The immediate scientific next steps are clear: test a broader range of starting materials, investigate the mechanism (why does TEMPO work?), map the failure modes, and support independent replication. The OpenAI team emphasizes that this doesn’t establish generalization to other coupling reactions, other substrate classes, or manufacturing conditions. The yield estimates came from a high-throughput platform; bench validation covered fourteen substrate pairs. More work is needed.

But the trajectory is unmistakable. Three other proposals from the same three-month run — OAI-M1-02 and M1-04 — were experimentally proven in the Maria Lab. M1-01 was disproven. Analysis is ongoing.

The longer-term goal, stated plainly by both organizations: make AI systems reliable scientific partners that help researchers generate hypotheses, design experiments, interpret results, and decide what to test next — while remaining grounded in expert judgment, reliable measurement, and strong safeguards.

A moment, not a milestone

It’s tempting to frame this as a watershed.
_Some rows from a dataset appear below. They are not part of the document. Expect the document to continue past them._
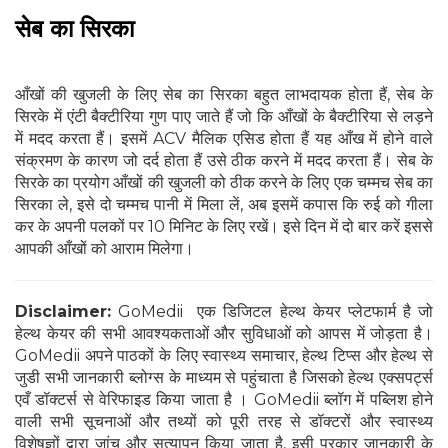
सेब का सिरका
आँखों की खुजली के लिए सेब का सिरका बहुत लाभदायक होता हैं, सेब के
सिरके में एंटी बैक्टीरिया गुण पाए जाते हैं जो कि आँखों के बैक्टीरिया से लड़ने
में मदद करता हैं। इसमें ACV मैलिक एसिड होता हैं यह आँख में होने वाले
संक्रमण के कारण जो दर्द होता हैं उसे ठीक करने में मदद करता हैं। सेब के
सिरके का प्रयोग आँखों की खुजली को ठीक करने के लिए एक चम्मच सेब का
सिरका ले, इसे दो चम्मच पानी में मिला लें, अब इसमें कपास कि रुई को गीला
कर के अपनी पलकों पर 10 मिनिट के लिए रखें। इसे दिन में दो बार करें इससे
आपकी आँखों को आराम मिलेगा।
Disclaimer:
GoMedii एक डिजिटल हेल्थ केयर प्लेटफार्म है जो
हेल्थ केयर की सभी आवश्यकताओं और सुविधाओं को आपस में जोड़ता है।
GoMedii अपने पाठकों के लिए स्वास्थ्य समाचार, हेल्थ टिप्स और हेल्थ से
जुडी सभी जानकारी ब्लोग्स के माध्यम से पहुंचाता है जिसको हेल्थ एक्सपर्ट्स
एवँ डॉक्टर्स से वेरिफाइड किया जाता है । GoMedii ब्लॉग में पब्लिश होने
वाली सभी सूचनाओं और तथ्यों को पूरी तरह से डॉक्टरों और स्वास्थ्य
विशेषज्ञों द्वारा जांच और सत्यापन किया जाता है, इसी प्रकार जानकारी के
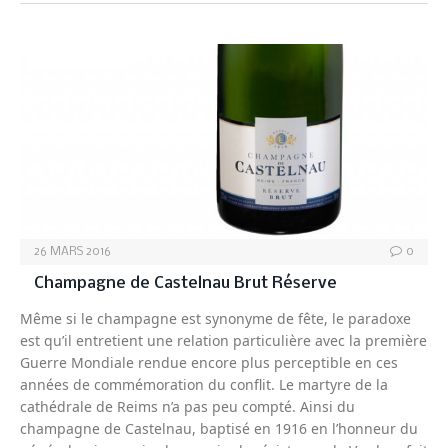
CHAMPAGNE
26 MARS 2016
0
Champagne de Castelnau Brut Réserve
Même si le champagne est synonyme de fête, le paradoxe
est qu’il entretient une relation particulière avec la première
Guerre Mondiale rendue encore plus perceptible en ces
années de commémoration du conflit. Le martyre de la
cathédrale de Reims n’a pas peu compté. Ainsi du
champagne de Castelnau, baptisé en 1916 en l’honneur du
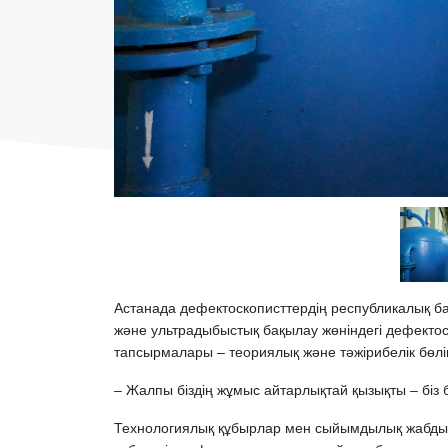
Астанада дефектоскописттердің республикалық ба
және ультрадыбыстық бақылау жөніндегі дефектоско
тапсырмалары – теориялық және тәжірибелік бөлім
– Жалпы біздің жұмыс айтарлықтай қызықты – біз б
Технологиялық құбырлар мен сыйымдылық жабдықта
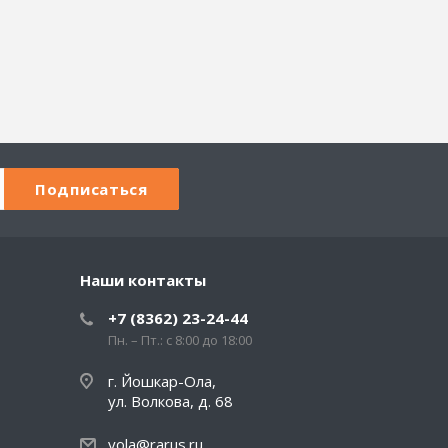
Наши контакты
+7 (8362) 23-24-44
Пн. – Пт.: с 8:00 до 18:00
г. Йошкар-Ола,
ул. Волкова, д. 68
yola@rarus.ru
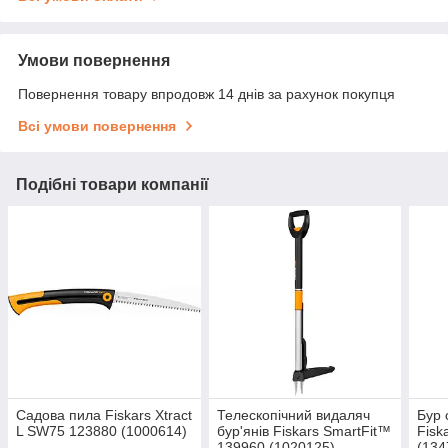
Умови повернення
Повернення товару впродовж 14 днів за рахунок покупця
Всі умови повернення
Подібні товари компанії
Садова пила Fiskars Xtract
Телескопічний видаляч
Бур 
L SW75 123880 (1000614)
бур'янів Fiskars SmartFit™
Fiska
139960 (1020125)
(134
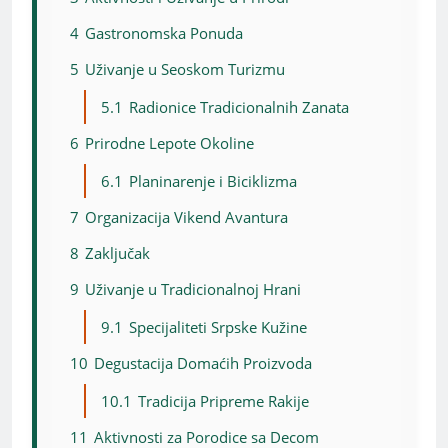
4
Gastronomska Ponuda
5
Uživanje u Seoskom Turizmu
5.1
Radionice Tradicionalnih Zanata
6
Prirodne Lepote Okoline
6.1
Planinarenje i Biciklizma
7
Organizacija Vikend Avantura
8
Zaključak
9
Uživanje u Tradicionalnoj Hrani
9.1
Specijaliteti Srpske Kužine
10
Degustacija Domaćih Proizvoda
10.1
Tradicija Pripreme Rakije
11
Aktivnosti za Porodice sa Decom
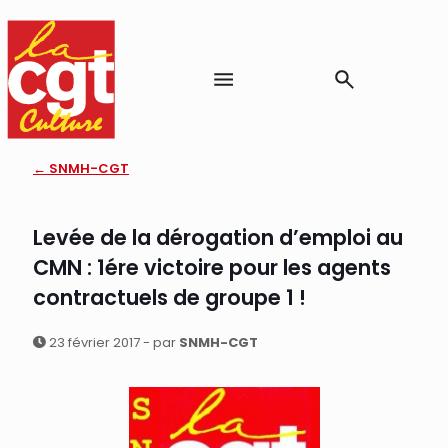
← SNMH-CGT
Levée de la dérogation d’emploi au
CMN : 1ére victoire pour les agents
contractuels de groupe 1 !
23 février 2017 - par
SNMH-CGT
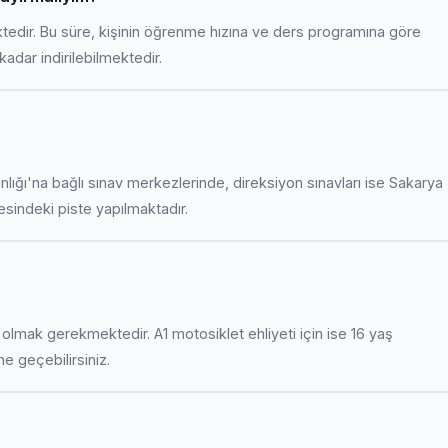
ktedir. Bu süre, kişinin öğrenme hızına ve ders programına göre
adar indirilebilmektedir.
anlığı'na bağlı sınav merkezlerinde, direksiyon sınavları ise Sakarya
indeki piste yapılmaktadır.
uş olmak gerekmektedir. A1 motosiklet ehliyeti için ise 16 yaş
ime geçebilirsiniz.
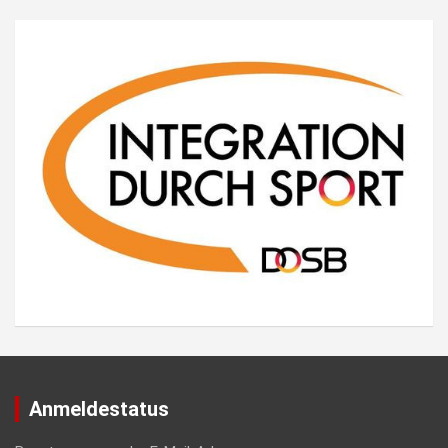
Anmeldestatus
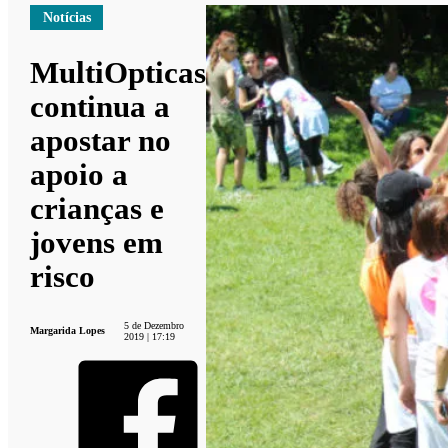
Notícias
MultiOpticas
continua a
apostar no
apoio a
crianças e
jovens em
risco
5 de Dezembro
Margarida Lopes
2019 | 17:19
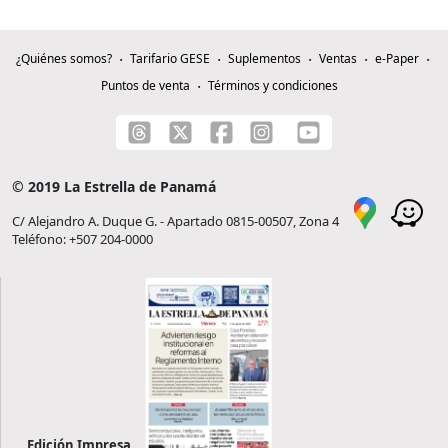
¿Quiénes somos?
Tarifario GESE
Suplementos
Ventas
e-Paper
Puntos de venta
Términos y condiciones
© 2019 La Estrella de Panamá
C/ Alejandro A. Duque G. - Apartado 0815-00507, Zona 4
Teléfono: +507 204-0000
Edición Impresa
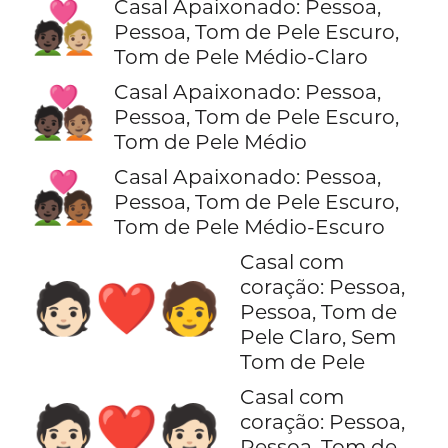
Casal Apaixonado: Pessoa,
🧑🏿‍❤️‍🧑🏼
Pessoa, Tom de Pele Escuro,
Tom de Pele Médio-Claro
Casal Apaixonado: Pessoa,
🧑🏿‍❤️‍🧑🏽
Pessoa, Tom de Pele Escuro,
Tom de Pele Médio
Casal Apaixonado: Pessoa,
🧑🏿‍❤️‍🧑🏾
Pessoa, Tom de Pele Escuro,
Tom de Pele Médio-Escuro
Casal com
coração: Pessoa,
🧑🏻‍❤️‍🧑
Pessoa, Tom de
Pele Claro, Sem
Tom de Pele
Casal com
🧑🏻‍❤️‍🧑🏻
coração: Pessoa,
Pessoa, Tom de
The first near-autonomous AI chemist. The first open-ended prompt leading to a lab-validated discovery in organic chemistry. Ten thousand reactions in three months. A result independent experts call novel.

All true. But the researchers themselves would tell you it’s a moment, not a milestone. A proof of concept that the loop — literature review, hypothesis generation, experimental design, execution, analysis, iteration — can be meaningfully accelerated when a frontier model, specialized agents, an automated laboratory, and human experts work together.

The sulfonamide problem isn’t solved. The method needs more validation, more substrate scope, more mechanistic understanding. Independent labs need to reproduce it. Medicinal chemists need to decide if it’s useful in their actual workflows.

But for the first time, an AI system didn’t just suggest a reaction condition from the literature. It looked at a hard problem, had an idea that surprised the experts, helped run the experiments to test it, and produced a finding that human chemists say is worth publishing.

That’s not the future of AI-accelerated scientific discovery arriving. That’s the future showing up, rolling up its sleeves, and doing the work.